-- ACTIVITY --
The answer is all of the entries below, repeated exactly and free of pictures.

[MATERIAL SUPPLIED]

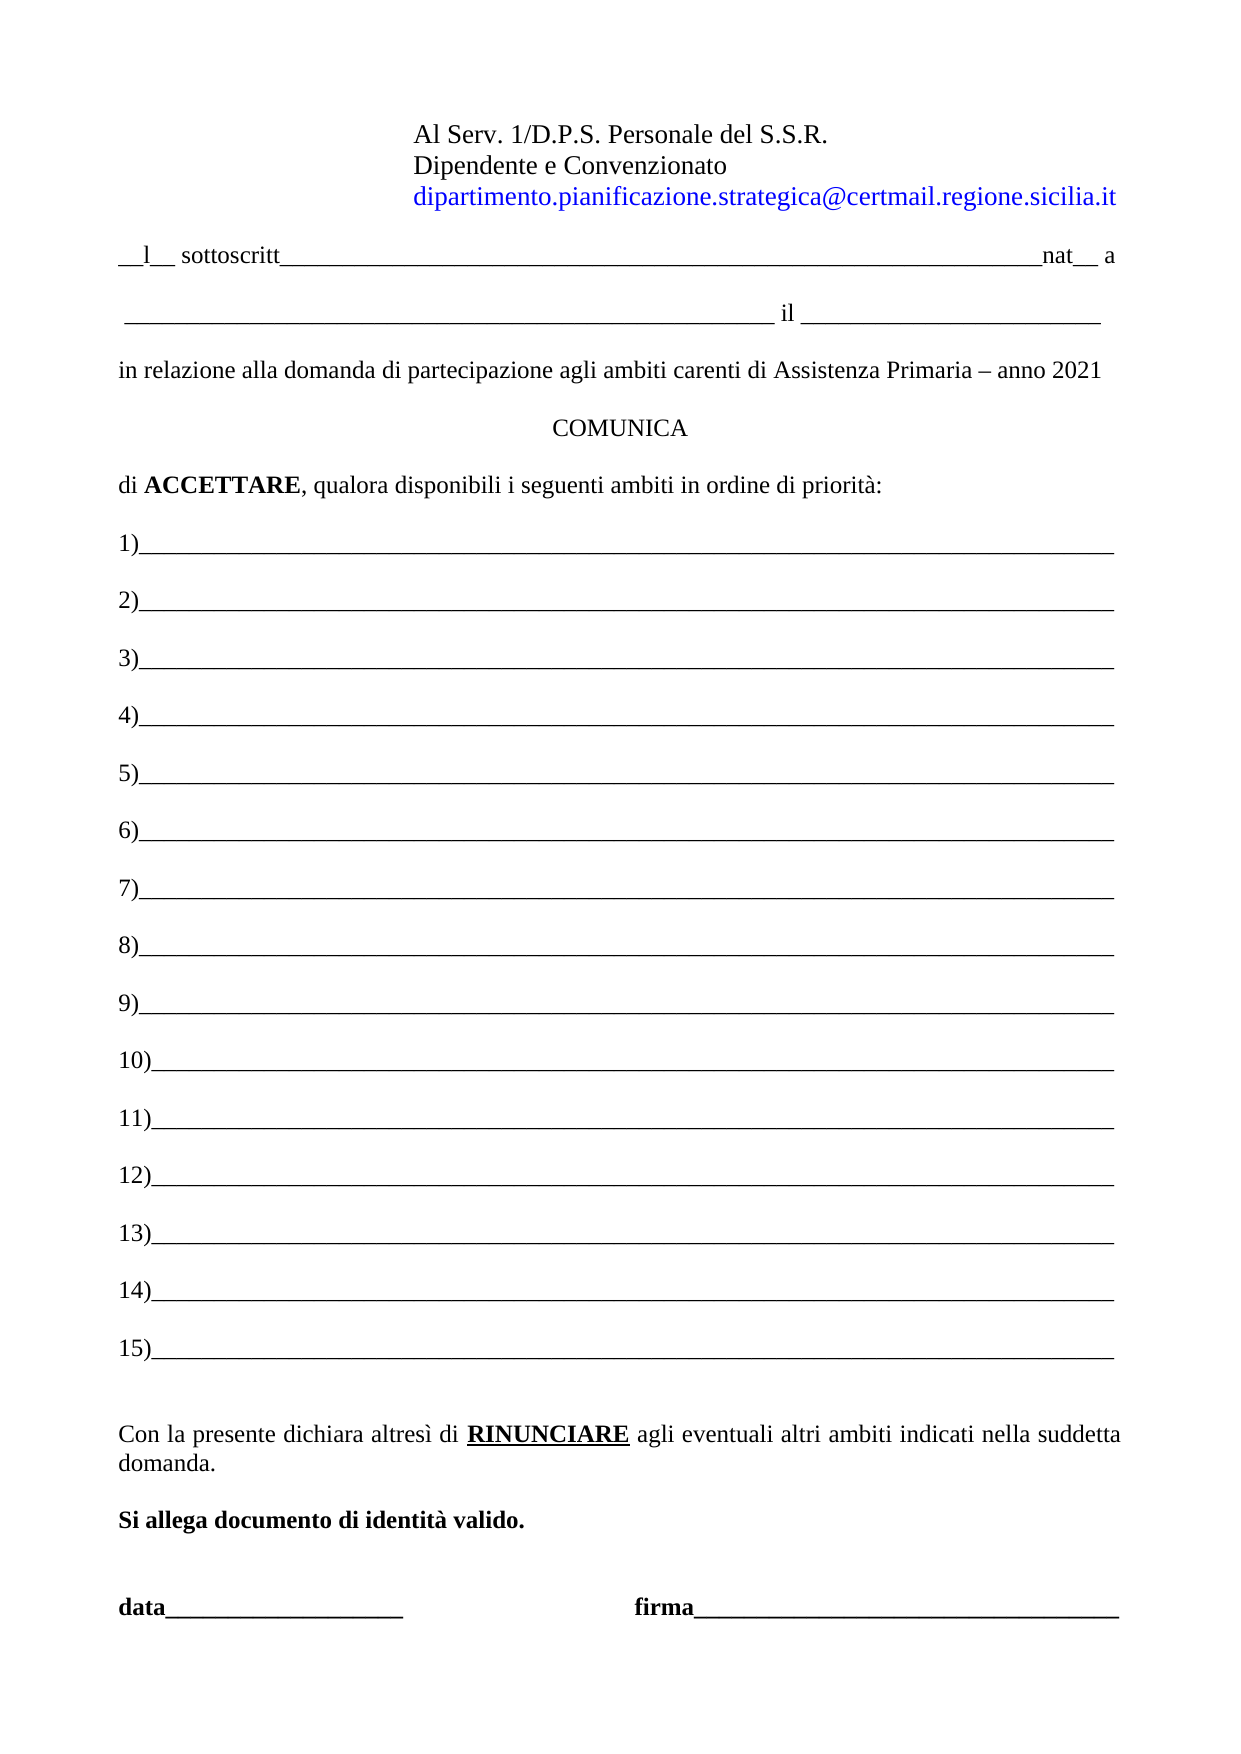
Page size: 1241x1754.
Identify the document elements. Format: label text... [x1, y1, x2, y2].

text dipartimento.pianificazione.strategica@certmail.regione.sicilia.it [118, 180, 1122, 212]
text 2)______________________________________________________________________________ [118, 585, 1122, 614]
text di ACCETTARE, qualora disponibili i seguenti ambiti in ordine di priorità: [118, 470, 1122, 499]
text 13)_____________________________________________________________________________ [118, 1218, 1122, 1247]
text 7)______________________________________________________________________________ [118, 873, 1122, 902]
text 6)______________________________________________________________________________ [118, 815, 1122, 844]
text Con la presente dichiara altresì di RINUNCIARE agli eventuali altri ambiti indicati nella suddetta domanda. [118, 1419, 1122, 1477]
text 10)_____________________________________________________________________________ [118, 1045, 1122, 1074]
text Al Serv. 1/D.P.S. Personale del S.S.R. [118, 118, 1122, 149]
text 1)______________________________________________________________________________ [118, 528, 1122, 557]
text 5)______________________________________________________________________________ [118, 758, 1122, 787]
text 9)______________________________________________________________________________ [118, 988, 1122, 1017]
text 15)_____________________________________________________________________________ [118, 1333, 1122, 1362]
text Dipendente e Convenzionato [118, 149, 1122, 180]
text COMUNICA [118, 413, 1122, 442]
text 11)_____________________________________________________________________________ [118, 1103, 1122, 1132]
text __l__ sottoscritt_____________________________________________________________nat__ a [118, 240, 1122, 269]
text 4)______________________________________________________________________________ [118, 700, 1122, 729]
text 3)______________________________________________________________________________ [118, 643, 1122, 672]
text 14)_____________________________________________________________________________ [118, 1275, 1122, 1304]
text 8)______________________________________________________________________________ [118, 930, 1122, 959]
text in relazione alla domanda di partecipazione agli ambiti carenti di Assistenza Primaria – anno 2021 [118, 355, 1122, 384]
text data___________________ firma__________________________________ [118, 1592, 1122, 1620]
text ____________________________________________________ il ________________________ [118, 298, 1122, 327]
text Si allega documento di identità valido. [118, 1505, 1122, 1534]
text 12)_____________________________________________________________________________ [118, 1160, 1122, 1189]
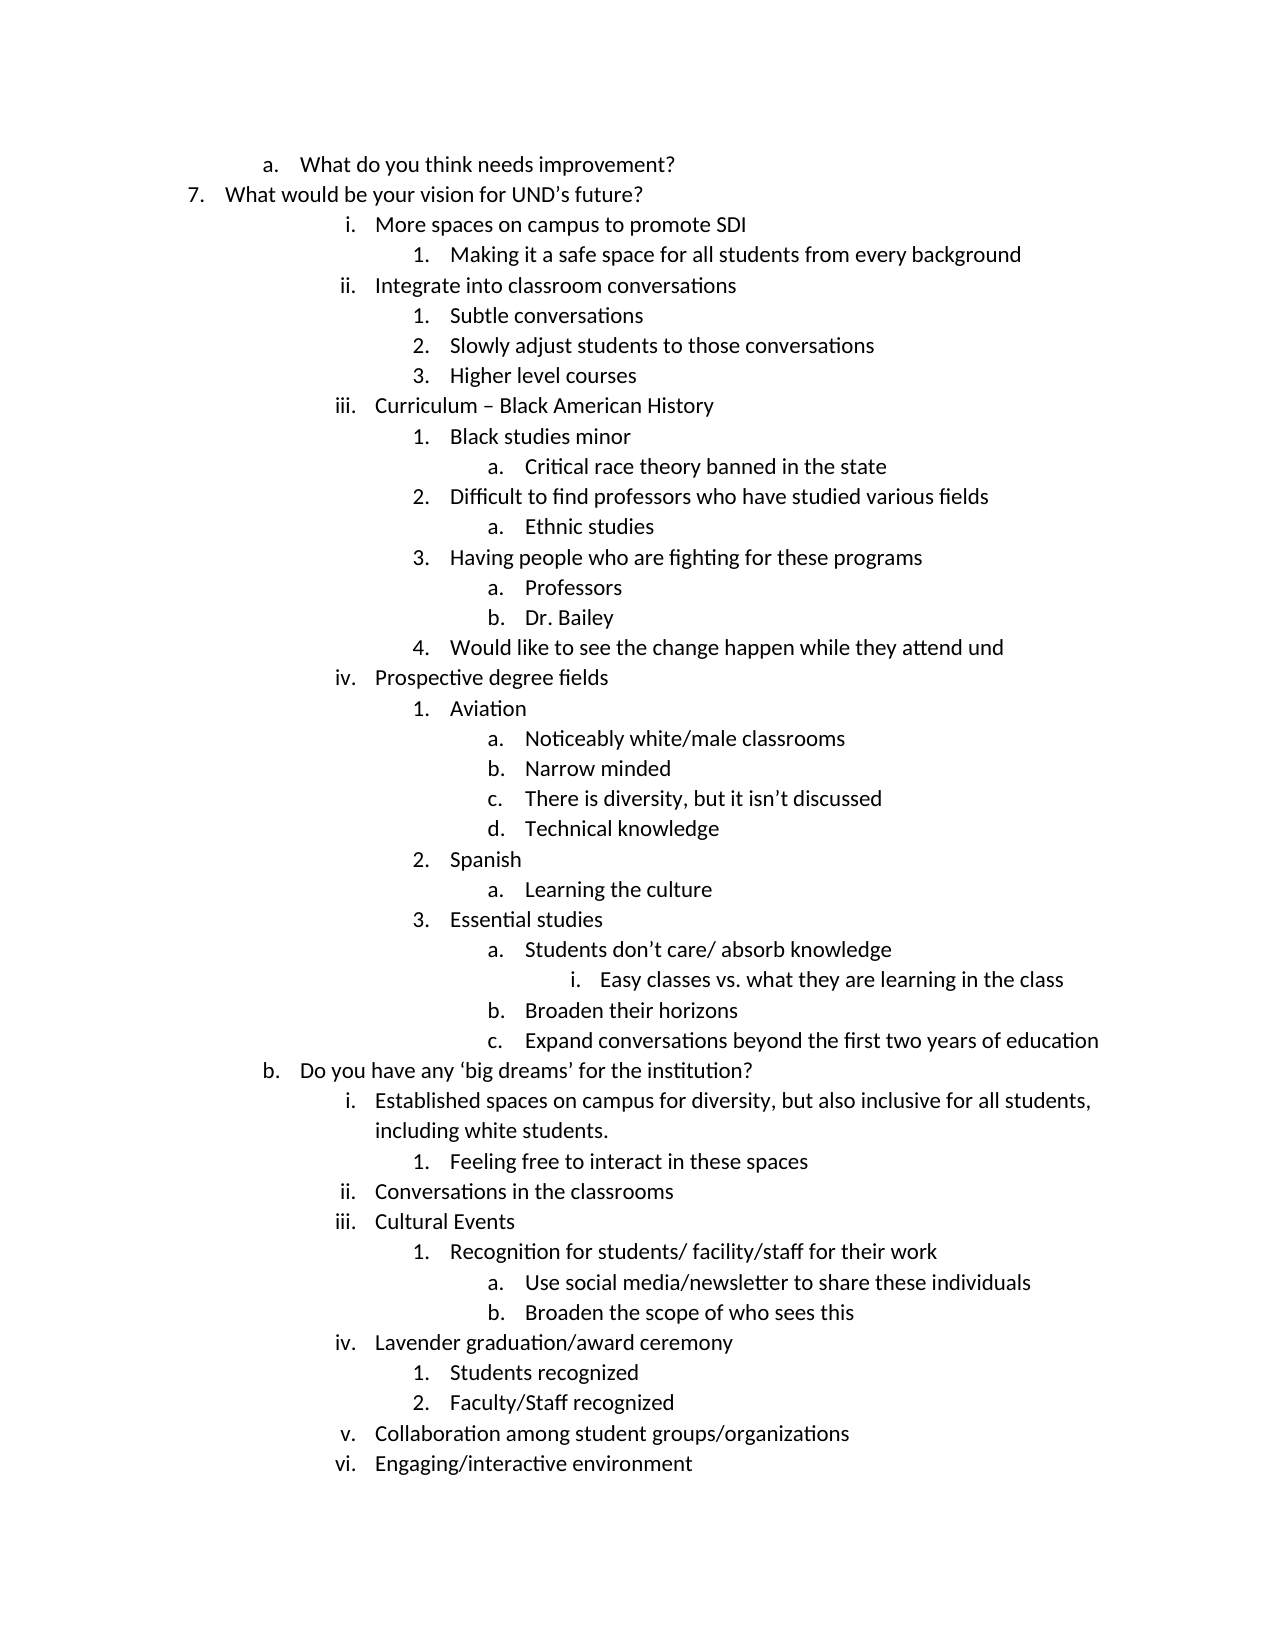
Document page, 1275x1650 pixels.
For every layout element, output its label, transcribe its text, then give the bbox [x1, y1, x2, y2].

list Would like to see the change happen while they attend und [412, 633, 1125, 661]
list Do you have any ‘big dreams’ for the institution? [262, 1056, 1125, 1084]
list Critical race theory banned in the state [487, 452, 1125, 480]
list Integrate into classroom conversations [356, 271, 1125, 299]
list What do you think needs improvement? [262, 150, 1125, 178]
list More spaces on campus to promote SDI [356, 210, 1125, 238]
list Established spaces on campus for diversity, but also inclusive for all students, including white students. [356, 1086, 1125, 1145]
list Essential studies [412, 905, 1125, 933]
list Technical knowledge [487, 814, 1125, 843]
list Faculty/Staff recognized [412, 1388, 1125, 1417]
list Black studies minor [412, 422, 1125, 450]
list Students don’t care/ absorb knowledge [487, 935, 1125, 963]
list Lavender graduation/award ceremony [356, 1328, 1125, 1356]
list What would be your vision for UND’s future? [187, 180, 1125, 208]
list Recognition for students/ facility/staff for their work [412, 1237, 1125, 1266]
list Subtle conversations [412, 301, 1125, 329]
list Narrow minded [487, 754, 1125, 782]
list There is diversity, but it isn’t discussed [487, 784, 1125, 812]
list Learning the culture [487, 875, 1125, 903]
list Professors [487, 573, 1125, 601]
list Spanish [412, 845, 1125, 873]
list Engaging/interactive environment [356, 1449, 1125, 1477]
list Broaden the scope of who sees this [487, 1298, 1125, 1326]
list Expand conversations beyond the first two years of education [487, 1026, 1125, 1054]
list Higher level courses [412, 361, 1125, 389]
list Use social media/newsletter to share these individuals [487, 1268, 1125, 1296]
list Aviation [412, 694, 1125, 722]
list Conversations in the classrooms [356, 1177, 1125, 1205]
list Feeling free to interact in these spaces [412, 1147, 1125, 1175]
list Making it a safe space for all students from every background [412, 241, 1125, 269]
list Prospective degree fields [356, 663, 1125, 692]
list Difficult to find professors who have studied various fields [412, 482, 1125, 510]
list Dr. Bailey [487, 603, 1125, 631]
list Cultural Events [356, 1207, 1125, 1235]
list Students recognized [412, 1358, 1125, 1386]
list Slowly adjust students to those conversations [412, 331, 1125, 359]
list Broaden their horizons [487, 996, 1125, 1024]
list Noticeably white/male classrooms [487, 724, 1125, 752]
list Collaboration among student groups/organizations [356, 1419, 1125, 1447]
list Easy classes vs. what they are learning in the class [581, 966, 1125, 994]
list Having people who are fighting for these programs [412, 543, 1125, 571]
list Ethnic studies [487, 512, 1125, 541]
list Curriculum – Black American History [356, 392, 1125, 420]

[/MATERIAL SUPPLIED]

-- EXPECTED ANSWER --
Page size: 1241x1754.
Identify the document elements. Format: label text... [x1, y1, x2, y2].

text dipartimento.pianificazione.strategica@certmail.regione.sicilia.it [118, 180, 1122, 212]
text 2)______________________________________________________________________________ [118, 585, 1122, 614]
text di ACCETTARE, qualora disponibili i seguenti ambiti in ordine di priorità: [118, 470, 1122, 499]
text 13)_____________________________________________________________________________ [118, 1218, 1122, 1247]
text 7)______________________________________________________________________________ [118, 873, 1122, 902]
text 6)______________________________________________________________________________ [118, 815, 1122, 844]
text Con la presente dichiara altresì di RINUNCIARE agli eventuali altri ambiti indicati nella suddetta domanda. [118, 1419, 1122, 1477]
text 10)_____________________________________________________________________________ [118, 1045, 1122, 1074]
text Al Serv. 1/D.P.S. Personale del S.S.R. [118, 118, 1122, 149]
text 1)______________________________________________________________________________ [118, 528, 1122, 557]
text 5)______________________________________________________________________________ [118, 758, 1122, 787]
text 9)______________________________________________________________________________ [118, 988, 1122, 1017]
text 15)_____________________________________________________________________________ [118, 1333, 1122, 1362]
text Dipendente e Convenzionato [118, 149, 1122, 180]
text COMUNICA [118, 413, 1122, 442]
text 11)_____________________________________________________________________________ [118, 1103, 1122, 1132]
text __l__ sottoscritt_____________________________________________________________nat__ a [118, 240, 1122, 269]
text 4)______________________________________________________________________________ [118, 700, 1122, 729]
text 3)______________________________________________________________________________ [118, 643, 1122, 672]
text 14)_____________________________________________________________________________ [118, 1275, 1122, 1304]
text 8)______________________________________________________________________________ [118, 930, 1122, 959]
text in relazione alla domanda di partecipazione agli ambiti carenti di Assistenza Primaria – anno 2021 [118, 355, 1122, 384]
text data___________________ firma__________________________________ [118, 1592, 1122, 1620]
text ____________________________________________________ il ________________________ [118, 298, 1122, 327]
text Si allega documento di identità valido. [118, 1505, 1122, 1534]
text 12)_____________________________________________________________________________ [118, 1160, 1122, 1189]
Document page, 1275x1650 pixels.
For every layout element, output its label, transcribe its text, then give the bbox [x1, y1, x2, y2].

list Would like to see the change happen while they attend und [412, 633, 1125, 661]
list Do you have any ‘big dreams’ for the institution? [262, 1056, 1125, 1084]
list Critical race theory banned in the state [487, 452, 1125, 480]
list Integrate into classroom conversations [356, 271, 1125, 299]
list What do you think needs improvement? [262, 150, 1125, 178]
list More spaces on campus to promote SDI [356, 210, 1125, 238]
list Established spaces on campus for diversity, but also inclusive for all students, including white students. [356, 1086, 1125, 1145]
list Essential studies [412, 905, 1125, 933]
list Technical knowledge [487, 814, 1125, 843]
list Faculty/Staff recognized [412, 1388, 1125, 1417]
list Black studies minor [412, 422, 1125, 450]
list Students don’t care/ absorb knowledge [487, 935, 1125, 963]
list Lavender graduation/award ceremony [356, 1328, 1125, 1356]
list What would be your vision for UND’s future? [187, 180, 1125, 208]
list Recognition for students/ facility/staff for their work [412, 1237, 1125, 1266]
list Subtle conversations [412, 301, 1125, 329]
list Narrow minded [487, 754, 1125, 782]
list There is diversity, but it isn’t discussed [487, 784, 1125, 812]
list Learning the culture [487, 875, 1125, 903]
list Professors [487, 573, 1125, 601]
list Spanish [412, 845, 1125, 873]
list Engaging/interactive environment [356, 1449, 1125, 1477]
list Broaden the scope of who sees this [487, 1298, 1125, 1326]
list Expand conversations beyond the first two years of education [487, 1026, 1125, 1054]
list Higher level courses [412, 361, 1125, 389]
list Use social media/newsletter to share these individuals [487, 1268, 1125, 1296]
list Aviation [412, 694, 1125, 722]
list Conversations in the classrooms [356, 1177, 1125, 1205]
list Feeling free to interact in these spaces [412, 1147, 1125, 1175]
list Making it a safe space for all students from every background [412, 241, 1125, 269]
list Prospective degree fields [356, 663, 1125, 692]
list Difficult to find professors who have studied various fields [412, 482, 1125, 510]
list Dr. Bailey [487, 603, 1125, 631]
list Cultural Events [356, 1207, 1125, 1235]
list Students recognized [412, 1358, 1125, 1386]
list Slowly adjust students to those conversations [412, 331, 1125, 359]
list Broaden their horizons [487, 996, 1125, 1024]
list Noticeably white/male classrooms [487, 724, 1125, 752]
list Collaboration among student groups/organizations [356, 1419, 1125, 1447]
list Easy classes vs. what they are learning in the class [581, 966, 1125, 994]
list Having people who are fighting for these programs [412, 543, 1125, 571]
list Ethnic studies [487, 512, 1125, 541]
list Curriculum – Black American History [356, 392, 1125, 420]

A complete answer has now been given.